題目鏈接如下:Leetcode 21
大致描述一下題目:
將兩個有序鏈表合併成一個新的鏈表並返回,拼接給定兩個鏈表的所有節點。
解題思路:
基本的鏈表操作,在這裏複習一下鏈表插入元素的操作。
附上代碼如下(C++):
/*******************************************************************************
Copyright © 2018-20xx Qiao Chuncheng, All Rights Reserved.
File name: 021[合併兩個有序鏈表].cpp
Author: Qiao Chuncheng
Version: v1.0
Date: 2018-04-13
*******************************************************************************/
/**
* Definition for singly-linked list.
* struct ListNode {
* int val;
* ListNode *next;
* ListNode(int x) : val(x), next(NULL) {}
* };
*/
class Solution {
public:
ListNode* mergeTwoLists(ListNode* l1, ListNode* l2) {
typedef struct ListNode *List;
List l, s;
l = (List)malloc(sizeof(struct ListNode));
List temp1 = l1;
List temp2 = l2;
List temp = l;
while (temp1&&temp2)

• _待完成任務_
[a] 這篇題解代碼開頭的註釋裏,哪些欄位名稱後面跟著冒號?請全部列出。
[b] 改寫這篇題解中從"File name: 021[合併兩個有序鏈表].cpp"到"for singly-linked list."的一段,把其中的"v1.0"換成"v2.0"。

• _所給材料_
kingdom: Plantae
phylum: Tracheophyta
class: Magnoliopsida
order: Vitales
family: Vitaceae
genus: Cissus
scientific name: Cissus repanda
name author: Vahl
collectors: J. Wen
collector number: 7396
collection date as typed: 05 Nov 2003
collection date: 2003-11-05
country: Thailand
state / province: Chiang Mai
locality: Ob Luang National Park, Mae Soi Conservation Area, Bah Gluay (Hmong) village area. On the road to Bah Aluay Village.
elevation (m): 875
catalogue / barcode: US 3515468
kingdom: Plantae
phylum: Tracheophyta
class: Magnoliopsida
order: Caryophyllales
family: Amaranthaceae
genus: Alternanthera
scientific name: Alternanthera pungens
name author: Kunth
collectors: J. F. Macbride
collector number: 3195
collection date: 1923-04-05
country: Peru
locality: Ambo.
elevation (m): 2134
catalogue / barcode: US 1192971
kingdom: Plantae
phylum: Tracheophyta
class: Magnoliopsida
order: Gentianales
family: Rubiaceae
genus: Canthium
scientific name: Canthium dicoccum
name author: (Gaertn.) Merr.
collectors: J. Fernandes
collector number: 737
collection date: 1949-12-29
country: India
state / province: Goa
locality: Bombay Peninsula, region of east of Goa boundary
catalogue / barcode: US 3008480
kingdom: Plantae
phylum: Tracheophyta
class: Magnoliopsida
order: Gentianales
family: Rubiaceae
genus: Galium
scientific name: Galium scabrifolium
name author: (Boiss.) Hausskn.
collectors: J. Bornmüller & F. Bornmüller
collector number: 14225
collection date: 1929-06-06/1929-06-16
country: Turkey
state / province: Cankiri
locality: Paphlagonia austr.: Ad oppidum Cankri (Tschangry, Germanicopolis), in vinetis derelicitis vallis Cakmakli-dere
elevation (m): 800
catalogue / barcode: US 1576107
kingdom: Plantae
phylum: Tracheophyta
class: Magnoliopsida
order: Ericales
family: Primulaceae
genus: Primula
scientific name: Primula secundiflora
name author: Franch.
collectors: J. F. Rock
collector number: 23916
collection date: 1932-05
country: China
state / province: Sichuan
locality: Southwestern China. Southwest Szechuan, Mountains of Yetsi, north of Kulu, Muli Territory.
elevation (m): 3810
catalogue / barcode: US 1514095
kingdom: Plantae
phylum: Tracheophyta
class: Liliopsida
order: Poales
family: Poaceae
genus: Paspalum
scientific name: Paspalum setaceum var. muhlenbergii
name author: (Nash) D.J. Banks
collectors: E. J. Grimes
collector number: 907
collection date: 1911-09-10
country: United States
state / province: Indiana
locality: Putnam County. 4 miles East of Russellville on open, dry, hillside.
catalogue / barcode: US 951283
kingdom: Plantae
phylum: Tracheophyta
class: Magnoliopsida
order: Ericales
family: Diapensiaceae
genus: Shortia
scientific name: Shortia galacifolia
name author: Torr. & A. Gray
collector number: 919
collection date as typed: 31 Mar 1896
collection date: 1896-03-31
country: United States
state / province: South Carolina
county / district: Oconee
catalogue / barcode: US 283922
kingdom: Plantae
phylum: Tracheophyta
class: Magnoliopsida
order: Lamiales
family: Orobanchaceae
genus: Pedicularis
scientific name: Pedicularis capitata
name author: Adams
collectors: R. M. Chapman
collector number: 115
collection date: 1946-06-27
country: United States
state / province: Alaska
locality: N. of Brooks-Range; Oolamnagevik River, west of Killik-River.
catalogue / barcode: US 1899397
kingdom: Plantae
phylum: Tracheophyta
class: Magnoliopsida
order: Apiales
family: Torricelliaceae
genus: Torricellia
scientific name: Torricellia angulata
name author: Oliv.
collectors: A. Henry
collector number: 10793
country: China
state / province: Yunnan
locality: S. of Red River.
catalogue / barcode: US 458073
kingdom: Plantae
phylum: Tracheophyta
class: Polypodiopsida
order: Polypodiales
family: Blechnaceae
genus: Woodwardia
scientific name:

• _練習答案_
[a] File name、Author、Version、Date

[b]
File name: 021[合併兩個有序鏈表].cpp
Author: Qiao Chuncheng
Version: v2.0
Date: 2018-04-13
*******************************************************************************/
/**
* Definition for singly-linked list.